There’s an old adage I used to reference a lot when potential clients would balk at the price of my services, and it goes like this:
A manufacturer’s main production machine broke down. Nobody could fix it - not the technician, not the foreman, not the IT team, not the mechanic. So they called in the developer who came in the next day. After walking around the machine for a few minutes, the inventor pushed a button and it started right up in perfect working order. She handed a bill to the manufacturer for a million dollars. The customer, aghast, said, “a million dollars for 5 minutes of work?!?!?!?!?” So the inventor took back the bill and scribbled a new one which said:
Pushing the button: $1
Knowing which button to push: $999,999
There are many different iterations of this story, but the point is the same…in IT administration and MSP life alike, your worth is not the pushing of the button. Your worth is the years of education and experience you bring to the relationship.
Whether you’re pricing your services as an MSP, or asking for a raise, or asking for a salary in a job interview, you should be aware that the value you bring to your role is so much more than simply your ability to complete a task. This IT world we live in is not simple piecework; it is much more complex, much more nuanced than that. Your work requires a complex set of skills, talent, and experience that can be more fluid, more difficult to shove into a spreadsheet cell.
Said another way, you are more than the work you do. You are the product of your education and experience. Let’s try to make the intangible, tangible. Your value is more than the problems you solve, it’s the life experience behind those solutions.
Unfortunately, one of the sadnesses and frustrations of being in sysadmin or tech support fields is that too-rigid feeling of being treated like an assembly line worker. If your KPIs mean you’re getting paid for repetitive tasks or by the number of complete tickets, your work is likely unsatisfying at best; maddening at worst.
If you’ve been working in support for a year or more you have experienced a lot of trauma. You’ve been yelled at, demanded from, had your abilities questioned, and maybe once in a while you’ve been thanked. I mean, you have a LOT of on-the-job experience that’s more than simply replacing mice and rebooting workstations. You’ve been learning how to work around problems you have no control over and did not cause, working with developers who code for (but don’t document) one behavior while you expect a different behavior, and navigating users whose friend’s cousin’s nephew is a whiz at computers.
Basically, you’ve been through it all. You’ve learned the MDM, the DaaS platform, the security protocols. You’ve been through OS training, vendor training, and project management training. You have experienced a LOT. And you’ve (hopefully) learned through those experiences how to manipulate - I mean work with - your customers and users into not being mad at you for the failures of the technology over which you have no control to speak of.
Your experience counts for a lot. A single year in Admin Life experience is worth more than most other office administration work. You have to learn to manage people and manage technology with equal aplomb. Alongside experience, education is another “intangible” that’s hard to stuff into a spreadsheet cell.
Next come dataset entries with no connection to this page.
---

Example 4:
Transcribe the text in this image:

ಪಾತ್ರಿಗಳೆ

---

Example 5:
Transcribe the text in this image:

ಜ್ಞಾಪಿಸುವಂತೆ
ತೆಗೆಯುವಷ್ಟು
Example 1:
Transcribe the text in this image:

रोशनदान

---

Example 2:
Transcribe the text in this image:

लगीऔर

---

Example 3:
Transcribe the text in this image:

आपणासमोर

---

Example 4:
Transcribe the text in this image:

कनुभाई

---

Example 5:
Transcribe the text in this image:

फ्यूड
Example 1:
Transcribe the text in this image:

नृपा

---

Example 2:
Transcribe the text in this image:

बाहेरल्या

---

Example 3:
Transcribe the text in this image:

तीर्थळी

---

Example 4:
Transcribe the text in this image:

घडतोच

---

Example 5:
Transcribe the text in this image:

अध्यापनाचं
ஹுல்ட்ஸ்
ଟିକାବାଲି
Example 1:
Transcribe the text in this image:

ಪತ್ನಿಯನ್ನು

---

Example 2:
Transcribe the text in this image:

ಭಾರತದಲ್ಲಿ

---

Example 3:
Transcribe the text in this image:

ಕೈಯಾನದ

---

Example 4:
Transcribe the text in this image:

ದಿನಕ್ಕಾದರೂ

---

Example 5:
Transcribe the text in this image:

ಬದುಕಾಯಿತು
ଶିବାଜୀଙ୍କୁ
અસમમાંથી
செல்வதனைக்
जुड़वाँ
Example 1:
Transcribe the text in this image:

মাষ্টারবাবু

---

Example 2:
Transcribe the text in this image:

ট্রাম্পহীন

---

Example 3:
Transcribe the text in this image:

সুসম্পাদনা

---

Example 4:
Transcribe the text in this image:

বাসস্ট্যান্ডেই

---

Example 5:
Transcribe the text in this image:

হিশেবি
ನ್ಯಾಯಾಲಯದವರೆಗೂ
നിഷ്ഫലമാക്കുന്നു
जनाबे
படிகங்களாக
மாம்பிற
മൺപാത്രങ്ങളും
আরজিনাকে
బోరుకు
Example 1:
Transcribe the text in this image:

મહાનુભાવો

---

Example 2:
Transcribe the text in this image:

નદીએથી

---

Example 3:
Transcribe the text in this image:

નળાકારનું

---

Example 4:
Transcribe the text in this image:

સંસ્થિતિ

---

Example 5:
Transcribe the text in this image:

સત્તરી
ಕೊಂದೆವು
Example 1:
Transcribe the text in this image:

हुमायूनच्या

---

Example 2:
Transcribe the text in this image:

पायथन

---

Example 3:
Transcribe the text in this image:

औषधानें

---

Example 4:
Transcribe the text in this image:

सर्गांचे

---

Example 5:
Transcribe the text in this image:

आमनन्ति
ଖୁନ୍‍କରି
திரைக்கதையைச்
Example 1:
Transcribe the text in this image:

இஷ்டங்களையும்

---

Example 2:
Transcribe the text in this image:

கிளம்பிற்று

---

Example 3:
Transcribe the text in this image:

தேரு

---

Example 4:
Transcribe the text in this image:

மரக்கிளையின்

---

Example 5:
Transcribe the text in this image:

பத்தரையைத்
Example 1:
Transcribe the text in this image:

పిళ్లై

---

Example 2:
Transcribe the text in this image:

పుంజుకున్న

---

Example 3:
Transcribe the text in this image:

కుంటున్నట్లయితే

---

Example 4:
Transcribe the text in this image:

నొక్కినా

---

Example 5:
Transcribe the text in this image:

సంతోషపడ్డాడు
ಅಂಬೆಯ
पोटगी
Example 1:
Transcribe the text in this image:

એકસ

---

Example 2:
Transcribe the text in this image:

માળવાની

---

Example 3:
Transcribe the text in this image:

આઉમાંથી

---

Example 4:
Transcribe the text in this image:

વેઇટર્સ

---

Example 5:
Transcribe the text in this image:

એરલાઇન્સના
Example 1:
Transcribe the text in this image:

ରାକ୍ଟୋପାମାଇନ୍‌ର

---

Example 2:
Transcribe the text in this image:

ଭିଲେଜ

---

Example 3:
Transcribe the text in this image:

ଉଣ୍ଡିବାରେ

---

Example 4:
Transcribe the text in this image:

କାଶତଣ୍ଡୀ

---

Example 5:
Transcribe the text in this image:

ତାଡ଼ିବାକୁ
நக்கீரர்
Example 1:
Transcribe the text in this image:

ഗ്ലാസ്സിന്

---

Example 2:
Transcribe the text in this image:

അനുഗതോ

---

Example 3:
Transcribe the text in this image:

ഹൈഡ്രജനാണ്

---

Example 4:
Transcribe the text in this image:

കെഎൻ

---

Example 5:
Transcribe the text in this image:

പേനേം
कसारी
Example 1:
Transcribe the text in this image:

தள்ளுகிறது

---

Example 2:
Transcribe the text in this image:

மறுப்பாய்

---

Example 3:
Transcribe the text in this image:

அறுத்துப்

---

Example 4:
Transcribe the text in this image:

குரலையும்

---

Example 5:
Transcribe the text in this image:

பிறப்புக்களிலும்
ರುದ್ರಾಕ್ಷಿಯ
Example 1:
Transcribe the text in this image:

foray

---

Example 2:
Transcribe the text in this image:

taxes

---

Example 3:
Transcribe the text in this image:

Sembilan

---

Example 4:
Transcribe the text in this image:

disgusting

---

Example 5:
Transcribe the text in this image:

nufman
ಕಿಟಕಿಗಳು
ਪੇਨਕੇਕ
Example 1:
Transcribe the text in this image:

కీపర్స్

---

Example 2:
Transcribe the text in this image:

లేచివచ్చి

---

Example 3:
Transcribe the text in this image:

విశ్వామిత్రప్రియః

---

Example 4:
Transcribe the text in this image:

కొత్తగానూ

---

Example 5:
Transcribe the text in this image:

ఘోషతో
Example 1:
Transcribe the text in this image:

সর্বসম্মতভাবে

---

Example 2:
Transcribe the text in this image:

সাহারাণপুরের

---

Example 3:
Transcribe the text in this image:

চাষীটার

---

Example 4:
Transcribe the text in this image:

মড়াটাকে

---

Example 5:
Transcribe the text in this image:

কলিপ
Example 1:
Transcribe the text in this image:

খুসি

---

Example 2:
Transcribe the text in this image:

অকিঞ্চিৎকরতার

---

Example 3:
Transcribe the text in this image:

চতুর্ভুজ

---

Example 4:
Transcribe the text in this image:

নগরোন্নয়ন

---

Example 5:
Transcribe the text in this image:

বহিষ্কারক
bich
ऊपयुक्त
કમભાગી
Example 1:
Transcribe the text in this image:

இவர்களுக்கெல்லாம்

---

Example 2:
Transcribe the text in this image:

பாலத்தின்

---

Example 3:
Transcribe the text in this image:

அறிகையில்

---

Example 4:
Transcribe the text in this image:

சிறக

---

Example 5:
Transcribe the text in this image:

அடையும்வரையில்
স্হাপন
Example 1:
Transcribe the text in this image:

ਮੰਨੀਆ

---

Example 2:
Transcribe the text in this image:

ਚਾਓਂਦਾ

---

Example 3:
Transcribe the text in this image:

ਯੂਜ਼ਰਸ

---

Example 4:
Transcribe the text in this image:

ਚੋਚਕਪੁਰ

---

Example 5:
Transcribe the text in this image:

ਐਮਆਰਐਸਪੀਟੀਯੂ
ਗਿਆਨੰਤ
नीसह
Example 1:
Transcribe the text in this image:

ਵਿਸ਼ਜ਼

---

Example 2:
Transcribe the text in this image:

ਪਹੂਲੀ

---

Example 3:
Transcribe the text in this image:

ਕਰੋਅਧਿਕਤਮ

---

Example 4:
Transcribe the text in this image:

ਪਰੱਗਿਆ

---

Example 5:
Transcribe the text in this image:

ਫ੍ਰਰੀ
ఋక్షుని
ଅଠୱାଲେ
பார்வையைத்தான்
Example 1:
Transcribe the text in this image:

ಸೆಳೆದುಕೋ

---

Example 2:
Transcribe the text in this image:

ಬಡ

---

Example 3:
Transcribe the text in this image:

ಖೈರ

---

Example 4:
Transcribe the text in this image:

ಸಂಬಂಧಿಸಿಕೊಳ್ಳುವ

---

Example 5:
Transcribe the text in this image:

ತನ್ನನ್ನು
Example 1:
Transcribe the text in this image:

Education and training are not the same thing. While training is a form of educating a person, it’s scope is relatively narrow. Education encompasses a broader spectrum of behaviors and knowledge. It’s more than just knowing how to put a nut on a bolt; it’s knowing which nut to use and the ramifications of using the wrong nut - even if it fits the bolt.
Education teaches a person not just what to think, but how to think. It teaches skills that are more than technical skills. It’s the reason that the thing I looked for most when I was growing my MSP was any higher education. Generally, people with broader education experiences were more likely to have decent communication skills. If they were bright, I could teach them the tech they needed. But I couldn’t teach the written and verbal communication skills that come from learning a broad variety of topics.
So when it’s time for your review or when you’re sitting in an interview and you’re asked to evaluate how much you or your services are worth, you have to take all of this into consideration. Why is your 5 minutes worth more than someone else’s 5 minutes?
The answer lies in your personal journey documentation.
Document everything. I mean everything. Did you have a success today that wasn’t strictly changing a mouse battery? Write it down - what techniques did you use to gain the user’s trust and confidence? Write it down. Did you refer back to some documentation you were smart enough to create 3 months ago? This is future you thanking past you for that documentation! Write it down.
Write it all down - the small wins and the big wins. Because at some point you will be asked about what differentiates you from the competition or from your colleagues or from yourself a year ago. Did you help the lightbulb go on for a technophobic user? Write it down. Solved a complex problem in record time using a script you created ages ago? Write it down. Developed a project plan that streamlines the onboarding process? Write it down.
All your successes - write them all down no matter how small. Y’know how you struggle when annual self-assessments come around? Yep, this will help you get through those easier. When you write it down now, you won’t have to wonder what you’ve been up to when the next assessment asks for your successes - you’ll have it all “right there” waiting for you.
So when your client or your boss raises the money question you are now armed with solid information. You will be able to answer the question: how much is YOUR 5 minutes worth?